Extracted material
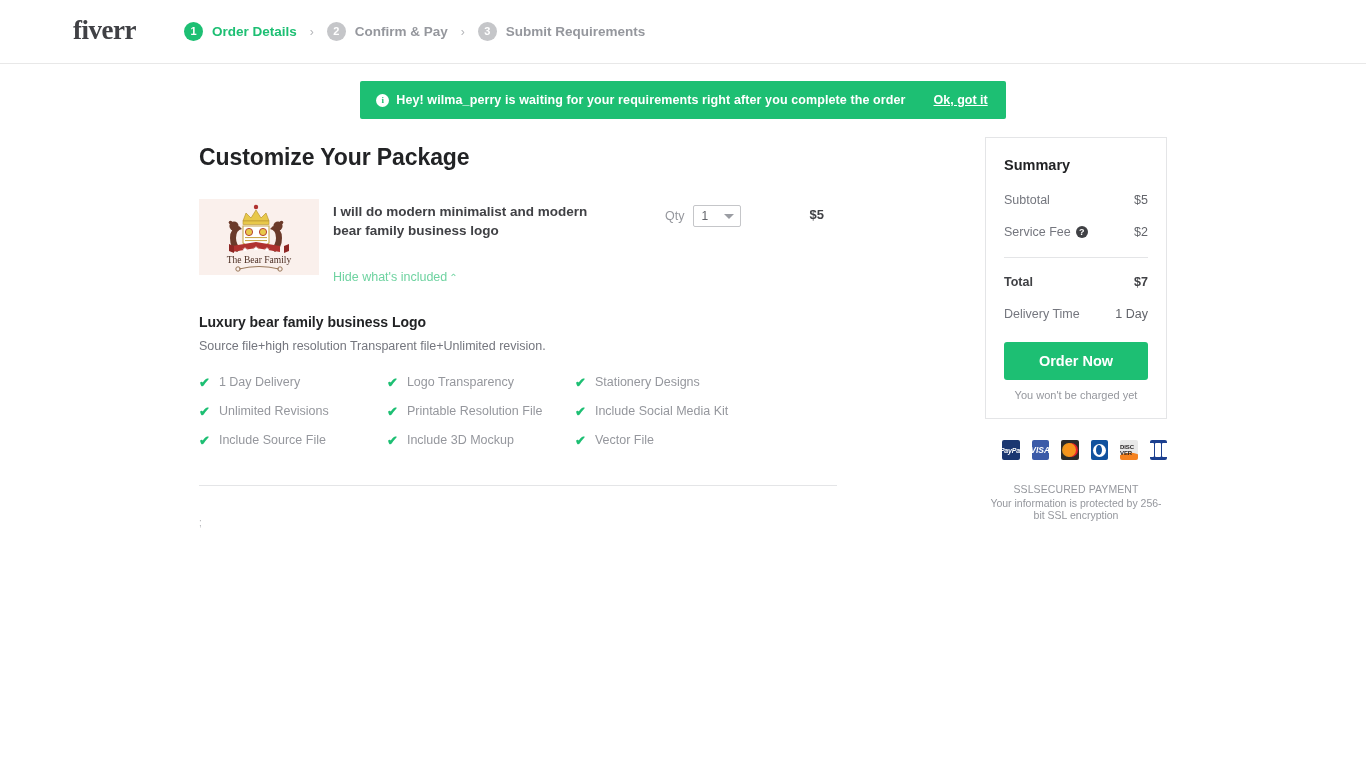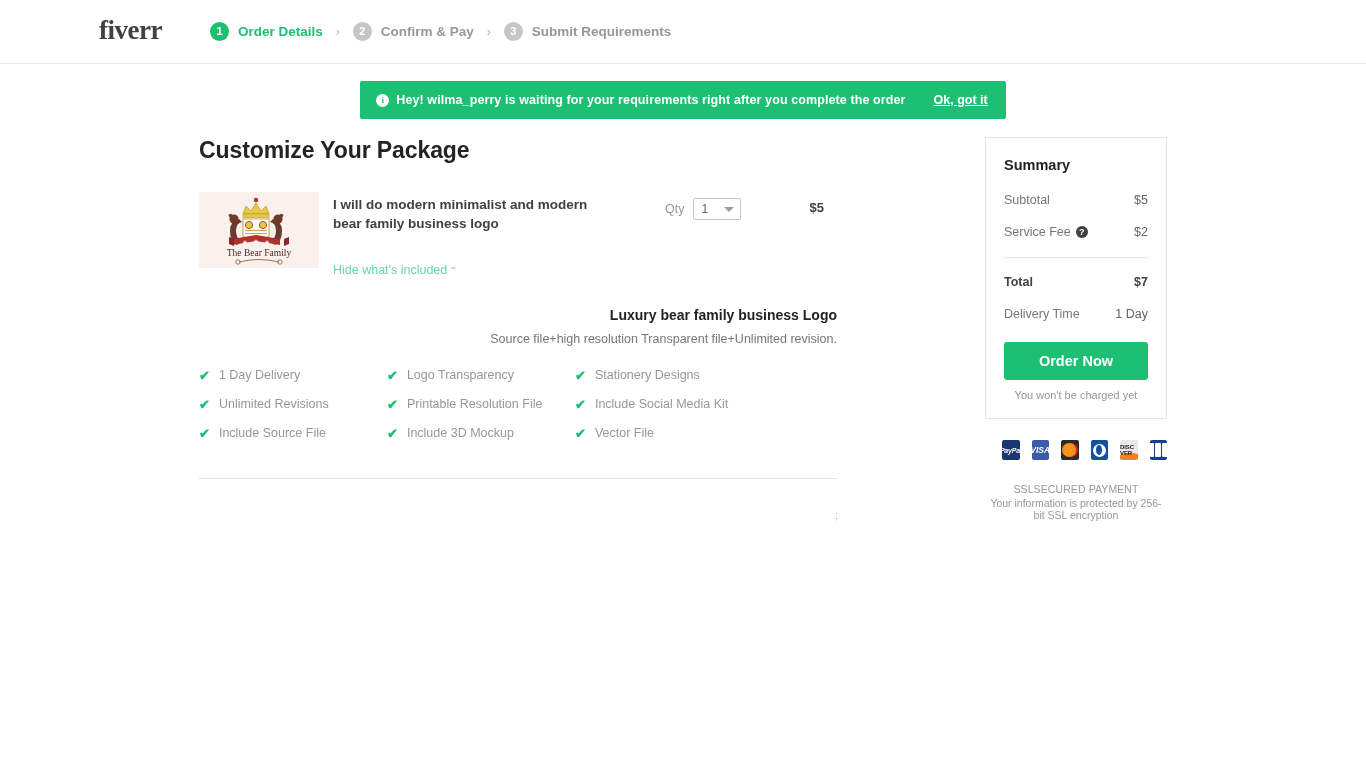--- a/index.html
+++ b/index.html
@@ -10,21 +10,21 @@
     font-family: "Liberation Sans", sans-serif;
     -webkit-font-smoothing: antialiased;
   }
 
   
   .header {
     height: 64px;
     border-bottom: 1px solid #e8e8e8;
     display: flex;
     align-items: center;
-    padding-left: 99px;
+    padding-left: 73px;
   }
   .brand {
     font-family: "Liberation Serif", serif;
     font-weight: bold;
     font-size: 27px;
     color: #404145;
     letter-spacing: -0.5px;
     line-height: 1;
     position: relative;
     top: -1px;
@@ -118,20 +118,21 @@
   .left-col { width: 638px; }
   .spacer { flex: 1 1 auto; }
   .right-col { width: 230px; padding-left: 48px; }
 
   .page-title {
     font-size: 23px;
     font-weight: bold;
     color: #222325;
     letter-spacing: -0.1px;
     margin-bottom: 28px;
+    margin-top: 7px;
   }
 
   
   .gig-row { display: flex; align-items: flex-start; }
   .gig-thumb {
     width: 120px; height: 76px;
     background: #e5e5e5;
     flex: 0 0 auto;
     position: relative;
     overflow: hidden;
@@ -189,21 +190,21 @@
   .gig-price {
     margin-left: 68px;
     font-size: 13px;
     font-weight: bold;
     color: #404145;
     padding-top: 8px;
     flex: 0 0 auto;
   }
 
   
-  .pkg { margin-top: 29px; text-align: right; }
+  .pkg { margin-top: 29px; }
   .pkg-title {
     font-size: 14px;
     font-weight: bold;
     color: #222325;
   }
   .pkg-desc {
     margin-top: 9px;
     font-size: 12.5px;
     color: #74767e;
   }

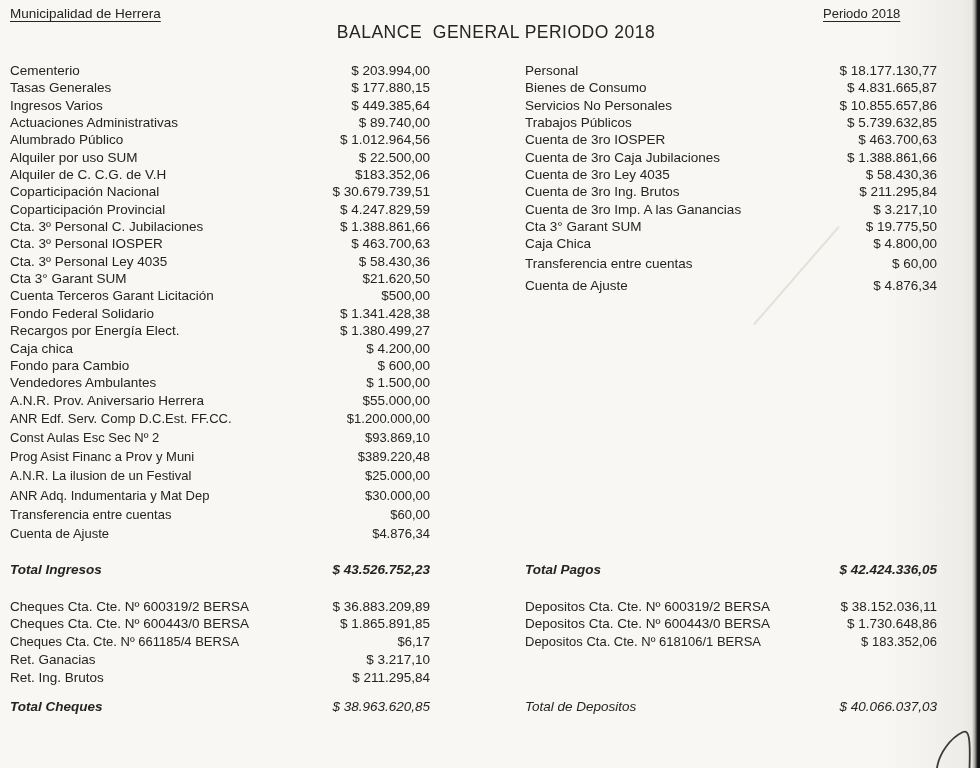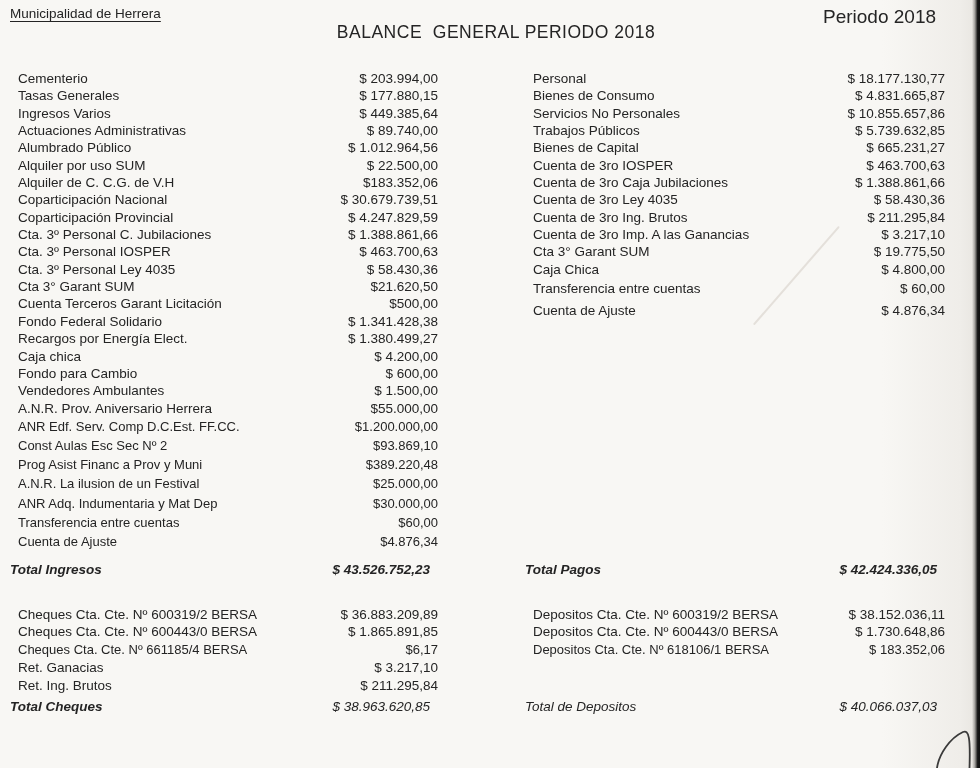--- a/index.html
+++ b/index.html
@@ -5,23 +5,23 @@
   html,body{margin:0;padding:0;}
   body{
     width:980px;height:768px;position:relative;overflow:hidden;
     background:linear-gradient(to right,#f8f7f4 90%,#efede9 98%,#e7e4df 100%);
     font-family:"Liberation Sans",sans-serif;
     color:#242424;
     -webkit-font-smoothing:antialiased;
   }
   .abs{position:absolute;}
   .org{left:10px;top:6px;font-size:13.5px;text-decoration:underline;text-underline-offset:3px;}
-  .period{left:823px;top:6px;font-size:19px;text-underline-offset:3px;}
+  .period{left:823px;top:6px;font-size:13px;text-decoration:underline;text-underline-offset:3px;}
   .title{left:12px;right:0;top:22px;text-align:center;font-size:17.5px;letter-spacing:.5px;white-space:pre;}
-  ul.ledger{list-style:none;margin:8px;padding:0;}
+  ul.ledger{list-style:none;margin:0;padding:0;}
   .pl{left:10px;width:420px;}
   .pr{left:525px;width:412px;}
   .y-list{top:62px;}
   .y-total{top:561px;}
   .y-group{top:598px;}
   .y-gtotal{top:698px;}
   .y-mov{top:768px;margin-top:28px;}
   .row{display:flex;justify-content:space-between;align-items:baseline;
        height:17.35px;line-height:17.35px;font-size:13.5px;white-space:nowrap;}
   .row .lbl{text-align:left;}
@@ -194,24 +194,20 @@
   <li class="row">
     <span class="lbl">Servicios No Personales</span>
     <span class="val">$ 10.855.657,86</span>
   </li>
 
   <li class="row">
     <span class="lbl">Trabajos Públicos</span>
     <span class="val">$ 5.739.632,85</span>
   </li>
 
-  <li class="row">
-    <span class="lbl">Bienes de Capital</span>
-    <span class="val">$ 665.231,27</span>
-  </li>
 
   <li class="row">
     <span class="lbl">Cuenta de 3ro IOSPER</span>
     <span class="val">$ 463.700,63</span>
   </li>
 
   <li class="row">
     <span class="lbl">Cuenta de 3ro Caja Jubilaciones</span>
     <span class="val">$ 1.388.861,66</span>
   </li>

Work required
Copy the material exactly. Do not include the pictures.

Expected answer
--- a/index.html
+++ b/index.html
@@ -10,21 +10,21 @@
     font-family: "Liberation Sans", sans-serif;
     -webkit-font-smoothing: antialiased;
   }
 
   
   .header {
     height: 64px;
     border-bottom: 1px solid #e8e8e8;
     display: flex;
     align-items: center;
-    padding-left: 99px;
+    padding-left: 73px;
   }
   .brand {
     font-family: "Liberation Serif", serif;
     font-weight: bold;
     font-size: 27px;
     color: #404145;
     letter-spacing: -0.5px;
     line-height: 1;
     position: relative;
     top: -1px;
@@ -118,20 +118,21 @@
   .left-col { width: 638px; }
   .spacer { flex: 1 1 auto; }
   .right-col { width: 230px; padding-left: 48px; }
 
   .page-title {
     font-size: 23px;
     font-weight: bold;
     color: #222325;
     letter-spacing: -0.1px;
     margin-bottom: 28px;
+    margin-top: 7px;
   }
 
   
   .gig-row { display: flex; align-items: flex-start; }
   .gig-thumb {
     width: 120px; height: 76px;
     background: #e5e5e5;
     flex: 0 0 auto;
     position: relative;
     overflow: hidden;
@@ -189,21 +190,21 @@
   .gig-price {
     margin-left: 68px;
     font-size: 13px;
     font-weight: bold;
     color: #404145;
     padding-top: 8px;
     flex: 0 0 auto;
   }
 
   
-  .pkg { margin-top: 29px; text-align: right; }
+  .pkg { margin-top: 29px; }
   .pkg-title {
     font-size: 14px;
     font-weight: bold;
     color: #222325;
   }
   .pkg-desc {
     margin-top: 9px;
     font-size: 12.5px;
     color: #74767e;
   }

--- a/index.html
+++ b/index.html
@@ -5,23 +5,23 @@
   html,body{margin:0;padding:0;}
   body{
     width:980px;height:768px;position:relative;overflow:hidden;
     background:linear-gradient(to right,#f8f7f4 90%,#efede9 98%,#e7e4df 100%);
     font-family:"Liberation Sans",sans-serif;
     color:#242424;
     -webkit-font-smoothing:antialiased;
   }
   .abs{position:absolute;}
   .org{left:10px;top:6px;font-size:13.5px;text-decoration:underline;text-underline-offset:3px;}
-  .period{left:823px;top:6px;font-size:19px;text-underline-offset:3px;}
+  .period{left:823px;top:6px;font-size:13px;text-decoration:underline;text-underline-offset:3px;}
   .title{left:12px;right:0;top:22px;text-align:center;font-size:17.5px;letter-spacing:.5px;white-space:pre;}
-  ul.ledger{list-style:none;margin:8px;padding:0;}
+  ul.ledger{list-style:none;margin:0;padding:0;}
   .pl{left:10px;width:420px;}
   .pr{left:525px;width:412px;}
   .y-list{top:62px;}
   .y-total{top:561px;}
   .y-group{top:598px;}
   .y-gtotal{top:698px;}
   .y-mov{top:768px;margin-top:28px;}
   .row{display:flex;justify-content:space-between;align-items:baseline;
        height:17.35px;line-height:17.35px;font-size:13.5px;white-space:nowrap;}
   .row .lbl{text-align:left;}
@@ -194,24 +194,20 @@
   <li class="row">
     <span class="lbl">Servicios No Personales</span>
     <span class="val">$ 10.855.657,86</span>
   </li>
 
   <li class="row">
     <span class="lbl">Trabajos Públicos</span>
     <span class="val">$ 5.739.632,85</span>
   </li>
 
-  <li class="row">
-    <span class="lbl">Bienes de Capital</span>
-    <span class="val">$ 665.231,27</span>
-  </li>
 
   <li class="row">
     <span class="lbl">Cuenta de 3ro IOSPER</span>
     <span class="val">$ 463.700,63</span>
   </li>
 
   <li class="row">
     <span class="lbl">Cuenta de 3ro Caja Jubilaciones</span>
     <span class="val">$ 1.388.861,66</span>
   </li>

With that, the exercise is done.